Femme de Calama, portant une photo d'une de ses proches «disparues» © AI
Femme de Calama, portant une photo d'une de ses proches «disparues» © AI

MAGAZINE AMNESTY Chili Contre l'impunité des tortionnaires

Article paru dans le magazine «Amnistie!», publié par la Section suisse d'Amnesty International, novembre 2004
Reconnaître les violations des droits humains sous le régime du général Pinochet est un travail de longue haleine. Surtout si les autorités actuelles n’y mettent pas vraiment du leur. Rencontre avec un ancien exilé chilien, José Manuel Lira Morales.

«Les faits les plus obscurs de nos peuples doivent être traités en pleine lumière.» Cette phrase du poète Pablo Neruda résume assez bien le propos du porte-parole du Groupement des ex-prisonniers politiques de la dictature du général Pinochet, José Manuel Lira Morales. A 56 ans, cet ancien exilé, rentré au pays en 1985, est venu en Suisse fin septembre parler de son action en faveur des droits humains au Chili. Son combat : la reconnaissance des crimes commis sous le régime Pinochet dès septembre 1973 et la lutte contre l’impunité des tortionnaires.

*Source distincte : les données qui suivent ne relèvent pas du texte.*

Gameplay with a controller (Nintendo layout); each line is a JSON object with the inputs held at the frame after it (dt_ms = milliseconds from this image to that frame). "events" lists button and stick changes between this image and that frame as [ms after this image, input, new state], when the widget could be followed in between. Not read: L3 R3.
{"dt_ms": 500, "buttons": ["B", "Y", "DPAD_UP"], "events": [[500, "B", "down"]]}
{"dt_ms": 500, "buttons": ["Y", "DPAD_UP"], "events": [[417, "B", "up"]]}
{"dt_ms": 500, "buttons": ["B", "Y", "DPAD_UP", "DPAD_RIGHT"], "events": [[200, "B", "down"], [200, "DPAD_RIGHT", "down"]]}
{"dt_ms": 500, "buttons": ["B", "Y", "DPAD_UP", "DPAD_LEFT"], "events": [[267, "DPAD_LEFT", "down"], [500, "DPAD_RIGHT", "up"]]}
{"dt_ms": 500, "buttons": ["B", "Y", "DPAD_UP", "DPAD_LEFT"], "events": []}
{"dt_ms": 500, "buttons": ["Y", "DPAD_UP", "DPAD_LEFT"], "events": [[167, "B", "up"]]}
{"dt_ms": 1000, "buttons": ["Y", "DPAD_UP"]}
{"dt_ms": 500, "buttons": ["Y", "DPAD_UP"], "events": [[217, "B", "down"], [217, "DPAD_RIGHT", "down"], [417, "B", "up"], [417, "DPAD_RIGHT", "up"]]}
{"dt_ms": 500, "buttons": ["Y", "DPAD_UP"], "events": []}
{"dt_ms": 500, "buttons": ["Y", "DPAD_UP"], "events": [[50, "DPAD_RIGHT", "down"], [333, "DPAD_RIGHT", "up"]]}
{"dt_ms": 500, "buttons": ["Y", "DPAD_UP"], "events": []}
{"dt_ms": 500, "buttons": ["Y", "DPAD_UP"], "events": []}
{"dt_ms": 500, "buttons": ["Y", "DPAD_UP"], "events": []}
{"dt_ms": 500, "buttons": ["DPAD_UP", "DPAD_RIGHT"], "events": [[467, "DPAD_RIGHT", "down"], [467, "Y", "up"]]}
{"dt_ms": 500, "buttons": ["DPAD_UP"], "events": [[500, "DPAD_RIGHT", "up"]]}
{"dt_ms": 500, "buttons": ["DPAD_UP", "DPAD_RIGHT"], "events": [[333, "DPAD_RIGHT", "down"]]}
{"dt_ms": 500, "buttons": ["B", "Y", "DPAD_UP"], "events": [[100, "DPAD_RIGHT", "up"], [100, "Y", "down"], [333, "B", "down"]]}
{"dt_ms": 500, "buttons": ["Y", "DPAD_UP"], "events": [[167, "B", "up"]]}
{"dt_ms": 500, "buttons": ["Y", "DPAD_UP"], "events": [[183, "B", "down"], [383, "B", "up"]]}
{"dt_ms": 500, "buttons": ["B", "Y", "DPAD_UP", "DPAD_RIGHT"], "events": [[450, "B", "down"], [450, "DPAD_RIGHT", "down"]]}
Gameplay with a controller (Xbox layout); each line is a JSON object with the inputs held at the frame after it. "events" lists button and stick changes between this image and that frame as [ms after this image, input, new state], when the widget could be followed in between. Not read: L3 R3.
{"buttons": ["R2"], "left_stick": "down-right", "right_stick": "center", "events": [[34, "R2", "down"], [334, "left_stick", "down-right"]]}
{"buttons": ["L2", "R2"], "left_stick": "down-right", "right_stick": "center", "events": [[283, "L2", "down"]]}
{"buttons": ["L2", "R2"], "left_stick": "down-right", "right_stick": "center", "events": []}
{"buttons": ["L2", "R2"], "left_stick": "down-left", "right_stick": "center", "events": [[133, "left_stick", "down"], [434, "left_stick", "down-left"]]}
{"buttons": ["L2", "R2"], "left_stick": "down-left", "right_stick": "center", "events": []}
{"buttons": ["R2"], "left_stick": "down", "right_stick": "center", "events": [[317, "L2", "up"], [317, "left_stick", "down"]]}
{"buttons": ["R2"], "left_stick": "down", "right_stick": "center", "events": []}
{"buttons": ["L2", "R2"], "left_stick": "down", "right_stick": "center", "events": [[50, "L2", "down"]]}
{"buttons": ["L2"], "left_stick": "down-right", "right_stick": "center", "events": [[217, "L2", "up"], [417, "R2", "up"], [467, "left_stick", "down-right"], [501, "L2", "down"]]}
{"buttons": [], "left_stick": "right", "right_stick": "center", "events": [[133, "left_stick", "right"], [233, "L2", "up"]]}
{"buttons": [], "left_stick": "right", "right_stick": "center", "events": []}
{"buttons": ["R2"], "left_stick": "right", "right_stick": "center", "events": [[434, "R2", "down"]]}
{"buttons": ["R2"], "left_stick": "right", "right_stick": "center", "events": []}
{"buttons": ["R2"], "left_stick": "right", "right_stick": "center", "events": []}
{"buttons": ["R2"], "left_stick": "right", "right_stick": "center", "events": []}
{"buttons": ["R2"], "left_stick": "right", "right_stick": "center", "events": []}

Avec pour lui sa seule parole.

Trop peu de condamnations

Les faits les plus obscurs, José Manuel Lira Morales les connaît trop bien: un million d’exilés, 250000 prisonniers politiques et, selon les chiffres officiels, 1150 «disparus». Plutôt 3500, selon lui. Reste que le problème principal ne réside pas vraiment dans les chiffres, mais du côté de la lumière. Le militant chilien critique l’attitude des gouvernements de l’après-Pinochet, une attitude qu'il juge un peu trop bienveillante à l’égard des ex-tortionnaires. Et ce n’est pas le processus de réconciliation nationale et de vérité lancé par ces gouvernements qui trouve grâce à ses yeux. Au contraire, «dans des commissions où le peuple ne participe pas, d’anciens tortionnaires réapparaissent et encouragent une falsification de la vérité».
D’ailleurs, lorsque procès il y a, aucun jugement n’est prononcé, les juges préférant négocier avec les ex-tortionnaires l’accès à des informations secrètes sur des personnes exécutées ou torturées. Ainsi, des 300 militaires amenés devant les tribunaux de la justice chilienne, José Manuel Lira Morales compte bien peu de condamnations. Pendant ce temps, les victimes et leurs familles attendent.

La vérité par la mémoire

Ce combat contre l’impunité des tortionnaires et la reconnaissance devant la justice des crimes de la dictature reste de toute façon un enjeu secondaire pour le gouvernement actuel, «qui ne pense qu’à appliquer une politique économique ultra-libérale et ainsi donner des gages de modernité aux investisseurs étrangers». Or, comme José Manuel Lira Morales le dit, «ce n’est pas avec une politique pareille qui déstabilise des pans entiers de la population que la réunification du peuple chilien avancera, elle passe d’abord par la mémoire et le coeur.»
Et puisque le gouvernement rechigne à faire ce travail, c’est la société civile chilienne qui met désormais tout son coeur à l’ouvrage pour recomposer la mémoire de celles et ceux qui ont connu les pires affres du régime Pinochet.
La mobilisation s’active, à l’image de l’Assemblée chilienne des droits humains, qui réunit plus de 1000 organisations dont celle de José Manuel Lira Morales. Celleci coordonne aujourd’hui un immense travail de collecte et de mémoire autour de la question des femmes et des hommes emprisonnés, «disparus», torturés ou exilés. Elle contribue de la sorte à donner une voix aux absents du processus officiel de réconciliation nationale, une « expression politique» pour faire passer leurs revendications. Lesquelles? Pour commencer, une pension minimum aux survivants et survivantes de la dictature ou leur famille, mais surtout et vite, la création d’une commission qui parle vraiment de droits humains et puisse faire ainsi, en pleine lumière, l’indispensable travail de mémoire. Bref, il faut enfin «ouvrir les archives de papier et de parole pour que l’Etat chilien reconnaisse qu’il a été un jour un criminel ».